Although varying definitions abound, public-private partnerships are collaborations across the public and private sectors that are seen by the respective parties as facilitating greater gains than could be achieved by working separately or in conflict. They are further considered as a tool or instrument of development, enabling governments to carry out their role in a context of governance, which increasingly requires a role for many players in decision making, development, and service delivery.
Public-private partnerships can form through various motivations, such as access to capital or expertise, lack of capacity to deliver services effectively, the possibility of cost savings in a competitive service delivery environment, or as responses to shifts in government policy. These partnerships should be understood as reflections of the institutional culture and local context through which they emerge. The purpose of a partnership can be to achieve a onetime goal, perhaps a particular economic development, or they can be established to effect ongoing broader development goals, such as urban renewal, shared service delivery, or the improvement of urban economic competitiveness. Where ongoing change is the goal, these networks can form strong and lasting alliances, such as those of growth coalitions and urban regimes.

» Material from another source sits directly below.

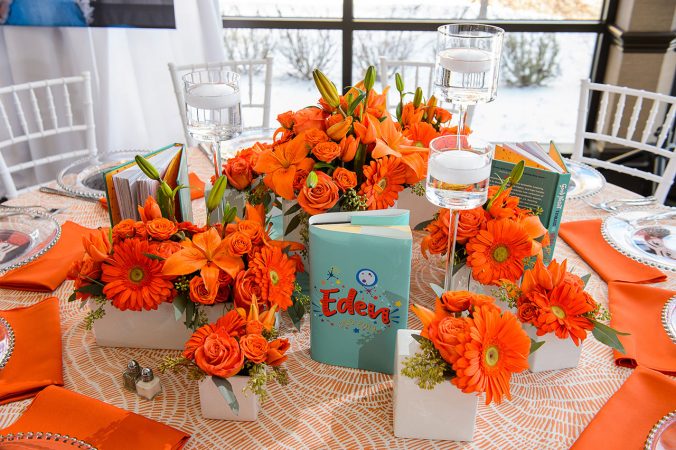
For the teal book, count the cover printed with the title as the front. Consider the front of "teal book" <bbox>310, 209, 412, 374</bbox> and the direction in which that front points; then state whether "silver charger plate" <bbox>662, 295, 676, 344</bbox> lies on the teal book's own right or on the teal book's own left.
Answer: on the teal book's own left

Typically, public-private partnerships have been used to assist a state’s infrastructure delivery programs. These partnerships are especially needed to help governments to overcome backlogs in delivery of services and infrastructure such as water and electricity provision or where local governments outsource service delivery to the private sector in an attempt to ensure greater cost effectiveness or efficiency. Furthermore, public-private partnerships for tourism are increasingly advocated as a means of local economic development, especially where state conservation areas are released for use by the commercial sector or for use as a commercial entity. In countries such as South Africa, recent focus on public-private partnerships has extended to health care provision with public and private-sector health services working in shared locations and with the private sector under contract to run government health facilities.

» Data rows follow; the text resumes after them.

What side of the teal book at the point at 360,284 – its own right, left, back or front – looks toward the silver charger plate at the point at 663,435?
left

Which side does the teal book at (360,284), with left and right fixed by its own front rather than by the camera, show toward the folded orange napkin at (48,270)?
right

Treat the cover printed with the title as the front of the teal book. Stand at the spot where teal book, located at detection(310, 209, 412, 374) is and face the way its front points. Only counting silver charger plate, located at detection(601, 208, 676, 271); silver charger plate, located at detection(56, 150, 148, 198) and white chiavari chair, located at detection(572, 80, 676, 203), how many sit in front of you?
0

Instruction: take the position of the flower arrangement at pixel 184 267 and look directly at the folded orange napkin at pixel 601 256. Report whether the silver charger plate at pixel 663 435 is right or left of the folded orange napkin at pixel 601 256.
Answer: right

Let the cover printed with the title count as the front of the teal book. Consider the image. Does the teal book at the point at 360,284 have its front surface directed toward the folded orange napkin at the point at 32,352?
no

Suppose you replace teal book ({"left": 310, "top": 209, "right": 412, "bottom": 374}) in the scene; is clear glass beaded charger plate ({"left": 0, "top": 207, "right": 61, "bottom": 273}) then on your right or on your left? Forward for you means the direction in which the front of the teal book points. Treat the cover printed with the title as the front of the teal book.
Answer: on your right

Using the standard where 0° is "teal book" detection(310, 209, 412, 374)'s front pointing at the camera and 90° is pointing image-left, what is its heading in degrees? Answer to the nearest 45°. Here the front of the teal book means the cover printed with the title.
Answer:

Regardless of the specific details of the partnership, all partnerships are formed with a view to enabling partners to share both the risks and the rewards of their collective venture and usually entail a specified and formal agreement between parties, denoting the nature of all roles and responsibilities and the nature of shared costs, risks, and benefits. Some important measures of a successful partnership are appropriate and sound leadership, good communication within the partnership and with other stakeholders (perhaps those affected by the activities of the partnership), well-defined roles within the partnership, meeting of partnership goals and shared benefits of the partnership outcomes.

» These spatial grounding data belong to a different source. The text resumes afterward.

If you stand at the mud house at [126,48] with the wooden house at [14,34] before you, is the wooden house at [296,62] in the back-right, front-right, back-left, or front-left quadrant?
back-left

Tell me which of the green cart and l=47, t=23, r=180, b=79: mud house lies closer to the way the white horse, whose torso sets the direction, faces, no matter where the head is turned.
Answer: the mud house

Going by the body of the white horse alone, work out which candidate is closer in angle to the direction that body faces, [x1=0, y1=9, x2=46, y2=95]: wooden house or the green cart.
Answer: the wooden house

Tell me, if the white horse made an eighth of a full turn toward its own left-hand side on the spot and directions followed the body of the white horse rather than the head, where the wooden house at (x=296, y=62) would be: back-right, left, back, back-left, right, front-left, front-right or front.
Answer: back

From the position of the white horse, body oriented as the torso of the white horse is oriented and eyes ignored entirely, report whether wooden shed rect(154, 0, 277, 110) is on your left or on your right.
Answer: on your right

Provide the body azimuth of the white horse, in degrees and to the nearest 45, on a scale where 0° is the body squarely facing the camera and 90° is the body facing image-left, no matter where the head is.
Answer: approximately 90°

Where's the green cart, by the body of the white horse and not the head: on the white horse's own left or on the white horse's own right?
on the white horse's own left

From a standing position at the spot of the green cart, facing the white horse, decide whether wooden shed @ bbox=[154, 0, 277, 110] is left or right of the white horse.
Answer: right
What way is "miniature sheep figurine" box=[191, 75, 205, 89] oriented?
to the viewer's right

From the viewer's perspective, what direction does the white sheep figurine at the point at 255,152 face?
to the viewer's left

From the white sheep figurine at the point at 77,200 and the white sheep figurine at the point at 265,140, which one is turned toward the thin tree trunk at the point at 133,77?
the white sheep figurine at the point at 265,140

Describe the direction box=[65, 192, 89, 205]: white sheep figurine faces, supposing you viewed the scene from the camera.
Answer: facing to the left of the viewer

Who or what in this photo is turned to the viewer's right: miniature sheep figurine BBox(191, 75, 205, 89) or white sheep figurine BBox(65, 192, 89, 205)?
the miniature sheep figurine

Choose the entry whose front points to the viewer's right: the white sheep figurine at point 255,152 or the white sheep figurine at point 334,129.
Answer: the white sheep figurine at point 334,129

Although public-private partnerships are widely lauded mechanisms for both service delivery and development, questions remain about the power relations within partnerships and the overall impact of the specific outcomes of partnership activities.
The configuration of these partnership networks creates variability in how partners exercise power and determines whether decision-making processes are led by the public or private sectors, although it is commonly held that the public partner will usually carry the greater set of costs and risks within a partnership.
It is also worth questioning whether private-sector involvement in service delivery and development may result in the sidelining of issues such as accountability to the public, social equity, and justice. This is true in property development partnerships, in the course of which the local community may be sidelined as private-sector goals become central and as the state’s role simultaneously becomes that of developer and regulator, or in service delivery partnerships where the rights of the poor to water and electricity may be compromised by the marketdriven systems of the private sector. Furthermore there are sometimes concerns that the private sector may use a partnership to exercise undue leverage over the allocation of public funds, especially into projects for their own gain.
Bibliography:
- Alan Harding, Stuart Wilks-Heeg, and Mary Hutchins, “Business, Government and the Business of Urban Governance,” Urban Studies (v.37, 2000);
- Stephen P. Mullin, “Public-Private Partnerships and State and Local Economic Development: Leveraging Private Investment,” Reviews of Economic Development Literature and Practice (16, 2002);
- Gerry Stoker, “Public Private Partnerships in Urban Governance,” in Pierre, ed., Partnerships in Urban Governance: European and American Experience (St. Martin’s Press, 1998).